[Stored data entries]

>>>>>

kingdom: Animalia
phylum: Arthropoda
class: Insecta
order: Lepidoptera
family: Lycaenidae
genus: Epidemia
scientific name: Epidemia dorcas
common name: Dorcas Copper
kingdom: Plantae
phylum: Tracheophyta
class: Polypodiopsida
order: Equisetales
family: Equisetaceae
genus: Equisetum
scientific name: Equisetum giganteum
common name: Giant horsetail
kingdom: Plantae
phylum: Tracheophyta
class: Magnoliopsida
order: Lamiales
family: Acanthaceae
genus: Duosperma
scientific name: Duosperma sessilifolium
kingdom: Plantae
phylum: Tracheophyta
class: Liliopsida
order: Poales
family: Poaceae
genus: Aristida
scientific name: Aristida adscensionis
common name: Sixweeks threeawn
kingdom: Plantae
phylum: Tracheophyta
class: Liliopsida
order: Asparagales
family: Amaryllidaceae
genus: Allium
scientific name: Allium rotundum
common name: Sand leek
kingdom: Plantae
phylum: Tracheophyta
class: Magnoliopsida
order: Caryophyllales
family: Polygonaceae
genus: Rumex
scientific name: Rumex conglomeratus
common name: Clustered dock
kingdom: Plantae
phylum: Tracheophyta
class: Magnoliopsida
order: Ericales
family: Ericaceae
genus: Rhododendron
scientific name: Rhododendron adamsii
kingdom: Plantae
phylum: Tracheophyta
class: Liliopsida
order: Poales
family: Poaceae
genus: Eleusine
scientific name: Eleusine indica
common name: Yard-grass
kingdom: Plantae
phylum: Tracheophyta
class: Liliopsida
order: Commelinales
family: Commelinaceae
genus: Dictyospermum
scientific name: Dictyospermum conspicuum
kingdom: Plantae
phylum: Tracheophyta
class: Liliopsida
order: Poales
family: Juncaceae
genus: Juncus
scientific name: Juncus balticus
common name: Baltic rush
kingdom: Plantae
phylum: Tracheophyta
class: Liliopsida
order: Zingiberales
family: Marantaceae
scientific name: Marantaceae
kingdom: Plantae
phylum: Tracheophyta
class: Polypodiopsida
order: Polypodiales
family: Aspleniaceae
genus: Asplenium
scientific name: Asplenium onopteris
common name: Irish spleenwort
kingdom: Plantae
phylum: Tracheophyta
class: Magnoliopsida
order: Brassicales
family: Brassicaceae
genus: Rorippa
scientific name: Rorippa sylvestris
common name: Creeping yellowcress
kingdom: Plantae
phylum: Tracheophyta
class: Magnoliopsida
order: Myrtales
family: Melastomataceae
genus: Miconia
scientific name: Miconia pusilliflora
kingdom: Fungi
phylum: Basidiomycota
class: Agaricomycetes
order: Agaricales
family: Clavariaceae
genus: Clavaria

<<<<<

# [Goal of the exercise]
Update the material so that "common name" reads "vernacular name" everywhere it appears, and keep every other line the same.

# [Written answer]
kingdom: Animalia
phylum: Arthropoda
class: Insecta
order: Lepidoptera
family: Lycaenidae
genus: Epidemia
scientific name: Epidemia dorcas
vernacular name: Dorcas Copper
kingdom: Plantae
phylum: Tracheophyta
class: Polypodiopsida
order: Equisetales
family: Equisetaceae
genus: Equisetum
scientific name: Equisetum giganteum
vernacular name: Giant horsetail
kingdom: Plantae
phylum: Tracheophyta
class: Magnoliopsida
order: Lamiales
family: Acanthaceae
genus: Duosperma
scientific name: Duosperma sessilifolium
kingdom: Plantae
phylum: Tracheophyta
class: Liliopsida
order: Poales
family: Poaceae
genus: Aristida
scientific name: Aristida adscensionis
vernacular name: Sixweeks threeawn
kingdom: Plantae
phylum: Tracheophyta
class: Liliopsida
order: Asparagales
family: Amaryllidaceae
genus: Allium
scientific name: Allium rotundum
vernacular name: Sand leek
kingdom: Plantae
phylum: Tracheophyta
class: Magnoliopsida
order: Caryophyllales
family: Polygonaceae
genus: Rumex
scientific name: Rumex conglomeratus
vernacular name: Clustered dock
kingdom: Plantae
phylum: Tracheophyta
class: Magnoliopsida
order: Ericales
family: Ericaceae
genus: Rhododendron
scientific name: Rhododendron adamsii
kingdom: Plantae
phylum: Tracheophyta
class: Liliopsida
order: Poales
family: Poaceae
genus: Eleusine
scientific name: Eleusine indica
vernacular name: Yard-grass
kingdom: Plantae
phylum: Tracheophyta
class: Liliopsida
order: Commelinales
family: Commelinaceae
genus: Dictyospermum
scientific name: Dictyospermum conspicuum
kingdom: Plantae
phylum: Tracheophyta
class: Liliopsida
order: Poales
family: Juncaceae
genus: Juncus
scientific name: Juncus balticus
vernacular name: Baltic rush
kingdom: Plantae
phylum: Tracheophyta
class: Liliopsida
order: Zingiberales
family: Marantaceae
scientific name: Marantaceae
kingdom: Plantae
phylum: Tracheophyta
class: Polypodiopsida
order: Polypodiales
family: Aspleniaceae
genus: Asplenium
scientific name: Asplenium onopteris
vernacular name: Irish spleenwort
kingdom: Plantae
phylum: Tracheophyta
class: Magnoliopsida
order: Brassicales
family: Brassicaceae
genus: Rorippa
scientific name: Rorippa sylvestris
vernacular name: Creeping yellowcress
kingdom: Plantae
phylum: Tracheophyta
class: Magnoliopsida
order: Myrtales
family: Melastomataceae
genus: Miconia
scientific name: Miconia pusilliflora
kingdom: Fungi
phylum: Basidiomycota
class: Agaricomycetes
order: Agaricales
family: Clavariaceae
genus: Clavaria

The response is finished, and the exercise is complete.